In the last few days before I left, I was a mess. I couldn't concentrate on anything. I was obsessed with the upcoming visit.
By the day of the trip, I had to fight to keep all thoughts of what was ahead out of my head. It took everything in me to keep focused on anything but the spanking you had promised to give me.
The ultimate spanking. The one that would push past barriers and bring me to a place I had never been but so needed to go. The place where you are desperate for the pain to stop, and yet it doesn't. Even writing this now I get goose bumps.
That plane ride to Houston was unbearably long. I started to second guess my decision to come. I am a pretty good judge of character, but I have made mistakes. Were you a mistake? Where you the man I had come to know you to be? And when the time came, would you really be able to bring me to that place I so needed to go?
By the time the plane touched down in Texas, I was a wreck. Then you called & said you were on your way. Your voice calmed me down. And then when you pulled up & got out of your car & gave me a hug, I knew right then I had made the right decision.
During the drive to your house, you were so kind to keep the conversation on the light side & give us an opportunity to feel each other out. By the time we reached your house I felt worlds better. Don't get me wrong, I was still nervous, but at the moment it was manageable.
You showed me your beautiful home and put me at ease. When you decided to run to the market to get some things for dinner, I was both relieved for the brief reprieve and at the same time anxious for it to begin. I think you saw clearly what I was going through.
When you made the comment that maybe we should go to the movies…I had to laugh. I think I called you a true sadist at that point.
When we got back to the house & sat the groceries out, I knew I had run out of stalling time.
Into the bedroom with that amazing round bed. I knew the first thing to come was an erotic spanking, and by that point I desperately needed it. And boy, was it worth the wait. Your hands Doc, your hands….to be so strong and yet so gentle, increasing the intensity at the perfect pace. I have always been turned on by getting spanked, but any release was always after the spanking. I had always wanted to cum during a spanking & you sure as hell made it easy for me to do so. You laughingly called me a glutton & I wholeheartedly agreed with that statement. I could do that everyday of my life and never get bored with it.
And then you cooked us an amazing dinner. I had to fight to be able to help.

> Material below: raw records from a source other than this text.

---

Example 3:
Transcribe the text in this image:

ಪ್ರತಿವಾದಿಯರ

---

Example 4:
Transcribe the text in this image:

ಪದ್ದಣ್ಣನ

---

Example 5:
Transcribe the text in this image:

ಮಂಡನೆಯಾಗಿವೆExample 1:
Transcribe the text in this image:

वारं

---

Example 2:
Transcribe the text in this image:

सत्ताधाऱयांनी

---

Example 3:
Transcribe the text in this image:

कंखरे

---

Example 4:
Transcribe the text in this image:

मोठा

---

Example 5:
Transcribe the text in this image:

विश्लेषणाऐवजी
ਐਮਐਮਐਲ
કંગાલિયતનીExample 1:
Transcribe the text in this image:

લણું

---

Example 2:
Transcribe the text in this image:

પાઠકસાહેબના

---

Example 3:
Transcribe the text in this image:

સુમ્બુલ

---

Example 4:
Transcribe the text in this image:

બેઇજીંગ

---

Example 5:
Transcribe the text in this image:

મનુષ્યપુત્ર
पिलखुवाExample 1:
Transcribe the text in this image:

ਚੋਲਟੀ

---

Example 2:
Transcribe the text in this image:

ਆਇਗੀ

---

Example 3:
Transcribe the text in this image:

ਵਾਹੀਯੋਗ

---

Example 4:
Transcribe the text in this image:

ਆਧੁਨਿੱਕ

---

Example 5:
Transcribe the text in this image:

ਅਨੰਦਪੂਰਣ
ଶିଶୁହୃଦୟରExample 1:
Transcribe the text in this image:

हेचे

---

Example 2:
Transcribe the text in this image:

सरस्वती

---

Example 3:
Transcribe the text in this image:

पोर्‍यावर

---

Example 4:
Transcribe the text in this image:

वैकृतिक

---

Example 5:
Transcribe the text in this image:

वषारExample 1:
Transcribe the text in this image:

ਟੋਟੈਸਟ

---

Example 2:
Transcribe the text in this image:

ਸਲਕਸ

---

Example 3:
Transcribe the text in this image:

Talk about the ultimate host. You wouldn't even let me help clean up. That was one more new experience to add to the list. lol
And then it came time to set up the room for the main event. With you letting me help, thank god. I would have been a wreck if I had to stand back & watch. I think you sensed this, & gave me stuff to do. And then it was time. The ropes were tied to the bed, the wedge was secure, the camera was rolling. Show time.

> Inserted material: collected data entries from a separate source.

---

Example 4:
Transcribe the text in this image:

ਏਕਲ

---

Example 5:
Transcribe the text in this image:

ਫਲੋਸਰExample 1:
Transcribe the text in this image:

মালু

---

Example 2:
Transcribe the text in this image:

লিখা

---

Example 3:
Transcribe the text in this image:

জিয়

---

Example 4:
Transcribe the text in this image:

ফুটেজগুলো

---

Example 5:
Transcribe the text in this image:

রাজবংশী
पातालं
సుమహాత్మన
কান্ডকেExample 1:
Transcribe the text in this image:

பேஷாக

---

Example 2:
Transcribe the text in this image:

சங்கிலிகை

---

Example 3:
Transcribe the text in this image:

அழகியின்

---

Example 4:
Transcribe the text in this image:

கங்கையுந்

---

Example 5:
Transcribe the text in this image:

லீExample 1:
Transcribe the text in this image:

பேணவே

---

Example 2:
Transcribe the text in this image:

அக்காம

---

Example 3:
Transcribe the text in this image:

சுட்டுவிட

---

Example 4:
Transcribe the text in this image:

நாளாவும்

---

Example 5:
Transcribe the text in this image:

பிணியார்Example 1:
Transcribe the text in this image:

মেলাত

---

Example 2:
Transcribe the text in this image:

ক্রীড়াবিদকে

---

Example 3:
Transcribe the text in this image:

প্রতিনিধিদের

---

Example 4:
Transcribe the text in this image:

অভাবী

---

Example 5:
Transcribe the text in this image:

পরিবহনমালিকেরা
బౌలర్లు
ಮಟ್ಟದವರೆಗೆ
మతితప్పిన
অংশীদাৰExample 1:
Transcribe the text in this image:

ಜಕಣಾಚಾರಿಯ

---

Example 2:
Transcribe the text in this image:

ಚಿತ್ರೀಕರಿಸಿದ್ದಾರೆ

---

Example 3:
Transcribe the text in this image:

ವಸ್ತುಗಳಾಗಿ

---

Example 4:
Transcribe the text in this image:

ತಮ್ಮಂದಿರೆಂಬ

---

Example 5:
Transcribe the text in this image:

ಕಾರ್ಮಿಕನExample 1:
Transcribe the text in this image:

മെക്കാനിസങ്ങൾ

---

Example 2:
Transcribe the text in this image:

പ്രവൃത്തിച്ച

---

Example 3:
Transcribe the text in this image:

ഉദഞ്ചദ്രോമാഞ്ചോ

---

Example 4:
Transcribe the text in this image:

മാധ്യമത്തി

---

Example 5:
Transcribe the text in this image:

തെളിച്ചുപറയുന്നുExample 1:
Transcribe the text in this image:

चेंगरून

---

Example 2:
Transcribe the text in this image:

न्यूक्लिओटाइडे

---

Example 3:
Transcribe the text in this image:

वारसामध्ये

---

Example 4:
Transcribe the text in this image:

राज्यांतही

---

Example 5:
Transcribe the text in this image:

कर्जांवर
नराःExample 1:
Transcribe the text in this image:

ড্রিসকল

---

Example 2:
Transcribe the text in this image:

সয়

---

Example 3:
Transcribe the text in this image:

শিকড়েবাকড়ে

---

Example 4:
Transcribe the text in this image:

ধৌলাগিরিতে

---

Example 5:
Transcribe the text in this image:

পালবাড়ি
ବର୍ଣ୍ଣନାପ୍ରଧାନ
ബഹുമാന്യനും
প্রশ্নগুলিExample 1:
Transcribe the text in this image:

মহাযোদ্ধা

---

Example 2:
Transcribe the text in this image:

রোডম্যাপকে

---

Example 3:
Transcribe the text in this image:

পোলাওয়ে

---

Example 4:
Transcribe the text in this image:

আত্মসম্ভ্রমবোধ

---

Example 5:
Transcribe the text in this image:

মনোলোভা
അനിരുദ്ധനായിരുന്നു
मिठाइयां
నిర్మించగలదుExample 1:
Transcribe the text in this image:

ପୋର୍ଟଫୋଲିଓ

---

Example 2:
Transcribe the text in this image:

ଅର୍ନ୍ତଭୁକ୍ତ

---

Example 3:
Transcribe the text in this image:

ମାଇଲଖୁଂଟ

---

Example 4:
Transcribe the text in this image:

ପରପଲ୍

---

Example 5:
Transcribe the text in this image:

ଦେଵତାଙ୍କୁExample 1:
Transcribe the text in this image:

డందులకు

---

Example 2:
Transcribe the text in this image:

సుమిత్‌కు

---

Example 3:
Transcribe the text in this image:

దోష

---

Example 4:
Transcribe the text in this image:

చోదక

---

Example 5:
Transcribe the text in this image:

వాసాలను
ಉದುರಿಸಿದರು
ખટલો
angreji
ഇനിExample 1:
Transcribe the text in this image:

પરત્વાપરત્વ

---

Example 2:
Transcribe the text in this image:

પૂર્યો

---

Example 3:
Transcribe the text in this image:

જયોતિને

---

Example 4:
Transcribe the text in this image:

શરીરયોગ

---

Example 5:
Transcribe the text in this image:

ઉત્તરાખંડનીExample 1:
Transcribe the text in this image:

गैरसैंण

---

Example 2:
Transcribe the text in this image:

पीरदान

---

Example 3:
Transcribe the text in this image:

I was so nervous as I walked to the bed, I wasn't sure if my legs were going to carry me there. But I made it. As I got myself settled over the wedge, my mind was going a mile a minute.
Was I really going to do this? Was I insane for even wanting it? Was I at the no turning back point yet? The answers? Yes, No, and I had been at that point for a long time. You were so kind & so soothing. Helping me get adjusted & not panic.
I was glad beyond words that it was you who was going to do this to me.